Expedia shifting focus to better serve China outbound market
Expedia is switching gears to better serve Chinese outbound market following sale of its majority stake in OTA eLong to Ctrip last year
EXPEDIA is switching gears to better serve the Chinese outbound market following the sale of its majority stake in OTA eLong to Ctrip last year, which massively downsized Expedia’s presence in China.
Ctrip and Expedia will still be offering certain travel products on each other’s platforms as part of the US$671 million transaction.
Speaking at a global tour for the media at the Expedia headquarters today, Dara Khosrowshahi, CEO of Expedia, said: “We found that we added more value to the outbound Chinese traveller versus (serving) the local Chinese traveller as they can be better served by the local companies.”

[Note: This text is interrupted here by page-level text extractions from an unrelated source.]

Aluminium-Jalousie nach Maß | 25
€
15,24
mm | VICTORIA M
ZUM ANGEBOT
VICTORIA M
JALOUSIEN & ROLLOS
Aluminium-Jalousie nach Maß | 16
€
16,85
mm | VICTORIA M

When asked if the eLong sale was a huge relief given how it was weighing down on Expedia’s profits, Khosrowshahi said: “Frankly, it was mixed feelings for us selling it off. Financially, it was a terrific transaction, but we (still) very much believe in the Chinese travel market.”
Khosrowshahi pointed out that their partnership with Ctrip to sell Chinese travellers outbound packages is an indication that Expedia is not giving up on the China market.
Nonetheless, Khosrowshahi said Expedia will continue to expand in Asia-Pacific organically rather than through acquisitions.
Last November, the company launched an Expedia-branded website in China, which followed shortly from the launch of other Expedia-branded websites in South Korea and Taiwan.